Le dejó averiguar qué había en sus ojos antes de hablar.
– Nunca has conocido a nadie como yo.
– Dios, ¿eso es lo que te dice tu mamá? Puede que sea lo que ella piense o puede que no, pero no nos engañas a los demás.
– No hables de mi madre. Ella no lo sabe todo sobre mí.
Aquello era demasiado defensivo, así que añadió:
– Se asustaría si lo supiera.
– Solo te sabes una frase, ¿no Dud? ¿Es lo que intentas con todas las chicas? No hay duda de que estás solo y tampoco funcionará conmigo.
Empezaron a elevarse las comisuras de su boca.
– Sin embargo, funciona -dijo.
– ¡Lo que tengo que oír! Eres todo un actor. Podría llevarte conmigo si la gente no llegara a pensar que eres más gracioso que yo. ¿Estás seguro de que las chicas con las que lo intentas no lo piensan? Continúa, ¿qué es lo que hacen?
– Algunas gritan. Y otras no pueden.
Retorció los labios en señal de disgusto y él se imaginó que eran gusanos que salían de debajo de la roca que era su gorra.
– Dios, ¿de verdad estás intentando convencerte a ti mismo de toda esa basura? Quizá ya lo hayas hecho. Deberías ver a alguien.
– Ya te estoy viendo a ti.
– No por mucho más tiempo -dijo Shell intentando alcanzar el freno de mano.
– Entonces, al final te has asustado. Te asusta saber qué les pasó.
– No, estoy cansada de escuchar esto.
Retorció el cuerpo hacia él de tal manera que él pudo distinguirlo entre el camuflaje y volvió a desafiarlo:
– No vas a parar hasta contarme un cuento para dormir, ¿verdad? Vamos a ver si eres capaz de hacerlo. Tu mamá envió la historia, quizá fue ella también quien la escribió.

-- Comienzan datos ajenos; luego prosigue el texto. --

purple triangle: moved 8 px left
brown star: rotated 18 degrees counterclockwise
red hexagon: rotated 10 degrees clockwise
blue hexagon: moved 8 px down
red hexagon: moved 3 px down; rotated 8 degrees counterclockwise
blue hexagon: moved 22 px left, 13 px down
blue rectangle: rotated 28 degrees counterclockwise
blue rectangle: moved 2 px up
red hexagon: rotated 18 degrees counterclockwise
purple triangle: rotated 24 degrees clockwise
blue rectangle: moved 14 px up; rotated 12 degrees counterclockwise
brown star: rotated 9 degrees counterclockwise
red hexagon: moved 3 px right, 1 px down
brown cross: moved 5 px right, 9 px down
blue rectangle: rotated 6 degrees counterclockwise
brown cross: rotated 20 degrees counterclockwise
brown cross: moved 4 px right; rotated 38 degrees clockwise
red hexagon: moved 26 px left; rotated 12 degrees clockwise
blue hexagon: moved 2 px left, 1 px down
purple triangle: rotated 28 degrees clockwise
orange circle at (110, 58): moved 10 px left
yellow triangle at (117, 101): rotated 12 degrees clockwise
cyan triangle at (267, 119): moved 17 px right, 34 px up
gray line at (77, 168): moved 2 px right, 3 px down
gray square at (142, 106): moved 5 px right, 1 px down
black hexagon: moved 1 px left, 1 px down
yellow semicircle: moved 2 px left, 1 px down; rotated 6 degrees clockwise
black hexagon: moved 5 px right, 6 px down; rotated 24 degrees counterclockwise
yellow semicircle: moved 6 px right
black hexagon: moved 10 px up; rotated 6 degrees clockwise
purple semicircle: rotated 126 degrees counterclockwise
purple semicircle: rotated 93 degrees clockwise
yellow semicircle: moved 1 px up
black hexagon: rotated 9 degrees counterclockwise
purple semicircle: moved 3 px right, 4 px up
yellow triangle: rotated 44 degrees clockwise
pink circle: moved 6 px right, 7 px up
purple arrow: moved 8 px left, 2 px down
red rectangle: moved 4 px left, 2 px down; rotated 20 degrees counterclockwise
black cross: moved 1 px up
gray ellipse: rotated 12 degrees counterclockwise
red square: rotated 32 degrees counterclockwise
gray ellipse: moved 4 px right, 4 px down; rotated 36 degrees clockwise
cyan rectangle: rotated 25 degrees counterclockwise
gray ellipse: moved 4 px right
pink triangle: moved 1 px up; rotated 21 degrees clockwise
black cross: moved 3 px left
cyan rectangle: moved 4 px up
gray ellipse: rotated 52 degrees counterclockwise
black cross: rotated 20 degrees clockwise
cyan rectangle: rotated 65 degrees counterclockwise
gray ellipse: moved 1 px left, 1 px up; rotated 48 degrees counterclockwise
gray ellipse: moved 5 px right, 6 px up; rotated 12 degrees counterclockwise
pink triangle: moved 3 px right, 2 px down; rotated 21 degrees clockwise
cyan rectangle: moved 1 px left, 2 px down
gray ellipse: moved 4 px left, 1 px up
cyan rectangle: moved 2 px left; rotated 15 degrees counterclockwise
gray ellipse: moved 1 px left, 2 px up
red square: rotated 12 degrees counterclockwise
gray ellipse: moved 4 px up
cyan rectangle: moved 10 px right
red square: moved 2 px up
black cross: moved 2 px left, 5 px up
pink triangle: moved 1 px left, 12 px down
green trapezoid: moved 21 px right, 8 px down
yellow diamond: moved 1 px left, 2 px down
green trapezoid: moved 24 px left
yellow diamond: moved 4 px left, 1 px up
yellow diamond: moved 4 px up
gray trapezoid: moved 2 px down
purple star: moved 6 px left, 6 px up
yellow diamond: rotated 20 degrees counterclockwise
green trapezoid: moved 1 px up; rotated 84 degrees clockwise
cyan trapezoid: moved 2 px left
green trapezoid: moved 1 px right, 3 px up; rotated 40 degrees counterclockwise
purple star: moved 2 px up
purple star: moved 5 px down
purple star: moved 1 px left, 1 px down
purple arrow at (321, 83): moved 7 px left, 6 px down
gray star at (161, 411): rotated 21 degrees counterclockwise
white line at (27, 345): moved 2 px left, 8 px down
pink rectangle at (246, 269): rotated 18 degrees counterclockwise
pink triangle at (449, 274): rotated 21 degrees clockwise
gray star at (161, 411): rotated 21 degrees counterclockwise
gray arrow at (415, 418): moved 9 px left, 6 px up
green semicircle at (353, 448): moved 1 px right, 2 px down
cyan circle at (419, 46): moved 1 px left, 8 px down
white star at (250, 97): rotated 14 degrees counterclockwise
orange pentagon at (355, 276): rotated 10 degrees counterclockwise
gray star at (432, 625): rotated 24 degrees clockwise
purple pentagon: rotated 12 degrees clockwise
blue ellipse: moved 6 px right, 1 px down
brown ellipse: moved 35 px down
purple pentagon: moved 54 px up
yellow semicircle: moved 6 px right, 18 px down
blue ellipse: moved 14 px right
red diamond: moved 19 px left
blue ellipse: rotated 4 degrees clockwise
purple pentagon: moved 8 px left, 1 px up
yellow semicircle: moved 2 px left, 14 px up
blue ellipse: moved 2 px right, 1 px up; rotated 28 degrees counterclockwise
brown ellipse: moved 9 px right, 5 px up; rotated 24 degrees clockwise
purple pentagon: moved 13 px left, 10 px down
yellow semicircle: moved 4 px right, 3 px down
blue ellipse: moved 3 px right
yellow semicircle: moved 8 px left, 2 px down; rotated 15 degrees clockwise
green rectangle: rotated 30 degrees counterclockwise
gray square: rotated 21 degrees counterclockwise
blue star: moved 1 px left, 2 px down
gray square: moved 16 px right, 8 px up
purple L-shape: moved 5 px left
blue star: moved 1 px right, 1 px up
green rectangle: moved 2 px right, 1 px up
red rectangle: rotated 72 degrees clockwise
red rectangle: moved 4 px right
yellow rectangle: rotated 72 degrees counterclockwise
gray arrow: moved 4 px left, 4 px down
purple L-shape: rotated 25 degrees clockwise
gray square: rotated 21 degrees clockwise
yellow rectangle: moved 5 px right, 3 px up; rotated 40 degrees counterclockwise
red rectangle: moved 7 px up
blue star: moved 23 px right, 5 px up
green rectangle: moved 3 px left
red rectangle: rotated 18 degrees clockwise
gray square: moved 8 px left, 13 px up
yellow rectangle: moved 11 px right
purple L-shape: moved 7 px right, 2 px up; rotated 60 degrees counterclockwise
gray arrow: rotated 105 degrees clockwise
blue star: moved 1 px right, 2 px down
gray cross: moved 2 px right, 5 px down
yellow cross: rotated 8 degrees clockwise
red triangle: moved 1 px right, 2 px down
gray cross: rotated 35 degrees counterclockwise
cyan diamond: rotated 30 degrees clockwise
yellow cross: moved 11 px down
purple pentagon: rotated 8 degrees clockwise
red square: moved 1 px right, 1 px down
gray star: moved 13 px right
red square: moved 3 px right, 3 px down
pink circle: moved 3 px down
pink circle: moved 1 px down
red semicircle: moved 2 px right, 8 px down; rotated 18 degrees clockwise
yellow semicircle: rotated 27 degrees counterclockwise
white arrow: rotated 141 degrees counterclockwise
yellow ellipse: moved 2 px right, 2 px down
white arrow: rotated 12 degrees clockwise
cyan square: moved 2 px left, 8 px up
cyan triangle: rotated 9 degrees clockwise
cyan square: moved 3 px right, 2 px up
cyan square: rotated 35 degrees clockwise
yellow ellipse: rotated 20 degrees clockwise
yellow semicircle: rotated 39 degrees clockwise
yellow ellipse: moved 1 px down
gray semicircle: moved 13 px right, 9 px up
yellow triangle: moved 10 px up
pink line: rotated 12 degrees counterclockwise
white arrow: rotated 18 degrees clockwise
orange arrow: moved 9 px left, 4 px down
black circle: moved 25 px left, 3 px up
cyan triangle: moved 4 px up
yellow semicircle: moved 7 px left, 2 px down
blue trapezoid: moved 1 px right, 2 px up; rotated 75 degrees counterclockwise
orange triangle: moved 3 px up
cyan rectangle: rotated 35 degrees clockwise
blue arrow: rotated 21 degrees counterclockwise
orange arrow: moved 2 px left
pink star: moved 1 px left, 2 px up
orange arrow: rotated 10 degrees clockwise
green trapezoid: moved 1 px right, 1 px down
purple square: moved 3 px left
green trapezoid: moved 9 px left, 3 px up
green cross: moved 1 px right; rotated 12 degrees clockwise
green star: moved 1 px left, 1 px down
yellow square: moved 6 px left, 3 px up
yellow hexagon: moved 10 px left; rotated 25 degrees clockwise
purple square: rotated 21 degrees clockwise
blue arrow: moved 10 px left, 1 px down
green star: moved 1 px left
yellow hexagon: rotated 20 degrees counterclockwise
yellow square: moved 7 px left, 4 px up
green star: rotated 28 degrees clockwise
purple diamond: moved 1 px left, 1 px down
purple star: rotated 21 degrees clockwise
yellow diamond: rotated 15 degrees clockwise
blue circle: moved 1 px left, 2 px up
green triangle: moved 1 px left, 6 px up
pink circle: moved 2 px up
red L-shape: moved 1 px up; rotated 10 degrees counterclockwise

Aquello casi consiguió provocarlo y hacerle perder tiempo en negarlo.
– Deberías haber sabido de dónde salió. Creía que eras de Liverpool.
– Soy de aquí y estoy orgullosa de serlo. Veo que tú eres de la clase de los habitantes del Mersey que lo son cuando les conviene y no tengo ni idea de lo que tramas.
– Intenta retroceder. ¿Nunca habías oído hablar de la chica que se cayó bajo el tren en Moorfields?
– Otra vez con esa asquerosa historia tuya -dijo Shell parpadeando con dificultad-. Pero espera, ahora que lo mencionas, ¿sucedió algo así en la realidad?
– Se llamaba Angela. Olvidé el apellido. Salió en los periódicos y también en la radio.
A Dudley le habían empezado a temblar las piernas por el frío que le había provocado la lluvia.
– Yo la llamé Greta en mi historia -dijo-. Se parecen, pero no demasiado.
Shell se metió la mano en el pantalón y sacó un teléfono móvil.